Togo ordered its footballers home from the Africa Cup of Nations yesterday, even though the squad itself wants to stay and take to the pitch in the wake of Friday's ambush on their convoy that left at least two dead and several wounded.
Just hours before the 22-day tournament's opening match between Angola and Mali, the Togolese players said they wanted to honour those killed by sticking with their fixtures, starting with a Group B opener on Monday against Ghana.
But Togolese Prime Minister Gilbert Houngbo said they must return home immediately, as goalkeeper Kodjovi Obilale recovered from gunshot wounds in a South African hospital.
We understand the position of the players who want to in some way avenge their dead colleagues, but it would be irresponsible for the Togolese authorities to allow them to continue," Houngbo told reporters in Lome.
"If there is a team or persons present under the banner of Togo at the opening of the Africa Cup of Nations this afternoon, it will be a false representation. The team must return today."
At least two members of the Togolese contingent—one an assistant coach, the other a team spokesman—were killed and nine wounded when hooded gunmen opened fire on Togo's convoy as they drove into Angola's northern Cabinda enclave from neighbouring Congo-Brazzaville.
Separatist rebels threatened to carry out more attacks, saying they had warned Issa Hayatou, head of the Confederation of African Football (CAF), against holding matches in Cabinda.
"This is going to continue, because the nation is at war, because Hayatou persists," said Rodrigues Mingas, secretary general of the Forces for the Liberation of the State of Cabinda-Military Position (FLEC-PM).
Angolan rebels warn weapons will "talk" in Cabinda "We wrote two months before the Nations Cup to Mr. Issa Hayatou to warn him that we were at war. He did not want to take our warnings into consideration," Mingas told AFP by telephone in France, where he lives in exile.
"They were warned, they knew it, and they closed their eyes."
Mingas's faction is one of several groups battling for independence in small but oil-rich Cabinda, a cornerstone of Angola's economic boom, despite a 2006 peace agreement.

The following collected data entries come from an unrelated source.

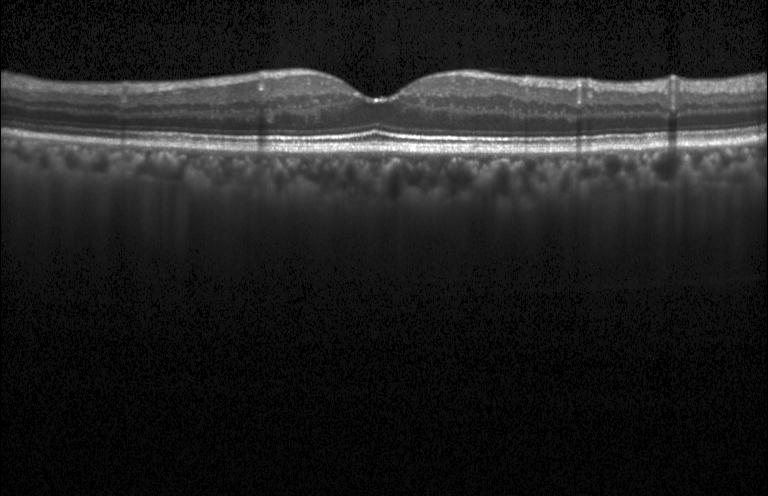

Through the macula · optical coherence tomography scan · Heidelberg Spectralis OCT system — OCT finding: no choroidal neovascularization, diabetic macular edema, or drusen.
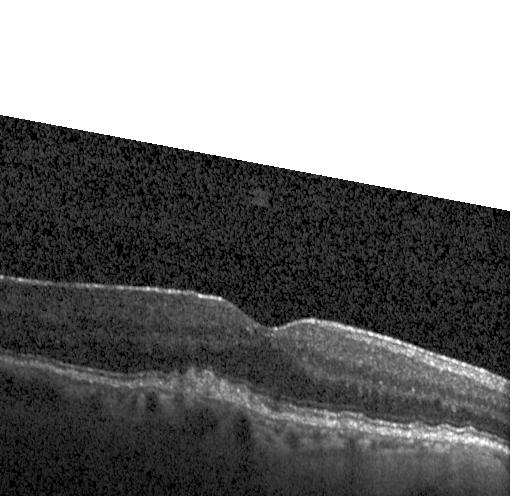 Centered on the fovea, Heidelberg Spectralis OCT system, OCT line scan, SD-OCT. Impression: sub-RPE drusenoid deposits.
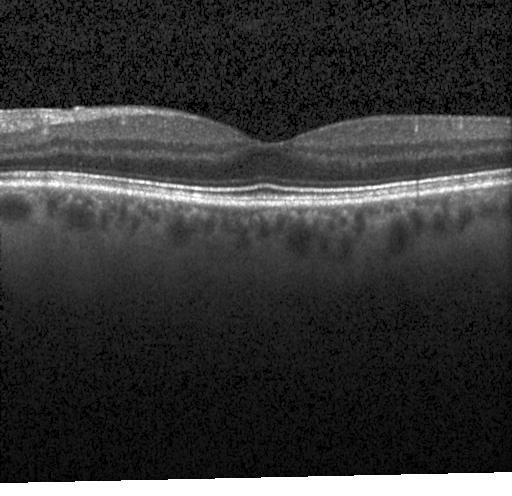 OCT scan showing neither CNV, DME, nor drusen.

Nations Cup organisers and Angolan Prime Minister Paulo Kassoma had made impassioned pleas for Togo to stay, making repeated assurances to bolster security for the games.

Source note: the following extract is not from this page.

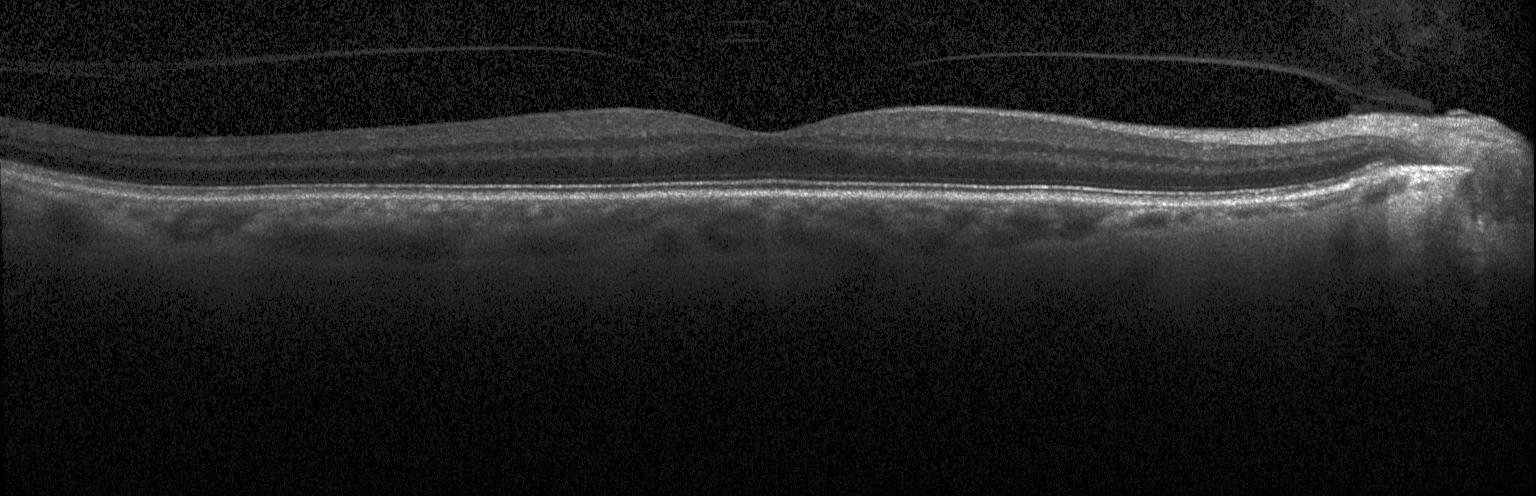
OCT B-scan; SD-OCT. Diagnosis: no evidence of CNV, DME, or drusen.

The Cabinda shooting had security forces on edge in Luanda in the run-up to Sunday's opening game. In one incident, police fired into the ground after a driver failed to make a stop, witnesses said.

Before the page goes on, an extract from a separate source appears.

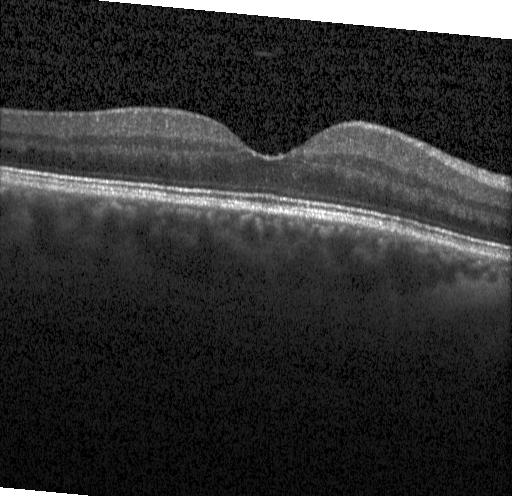
OCT line scan · instrument: Heidelberg Spectralis · macular scan — This B-scan demonstrates neither choroidal neovascularization, diabetic macular edema, nor drusen.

Togo international Thomas Dossevi, who plays for French side Nantes, told AFP in Cabinda that the players had unanimously decided that they wanted to stay despite the security worries.
"We are all heartbroken, it is no longer a party, but we want to show our national colours, our values and that we are men," Dossevi said.
Togo captain Emmanuel Adebayor had earlier been reported by his club Manchester City to be returning to Britain. Goalkeeper Obilale was reported a good condition after undergoing surgery in a Johannesburg hospital for gunshot wounds to the lower back and abdomen, a doctor told reporters.
"The operation went well. It was a routine operation… The patient is in good general condition," said surgeon Elias Degiannis.
In Accra, Ghana's President John Atta-Mills "demanded extra security" at the tournament. An official added: "The safety of our players and any other participating countries is very important, hence the need for extra security."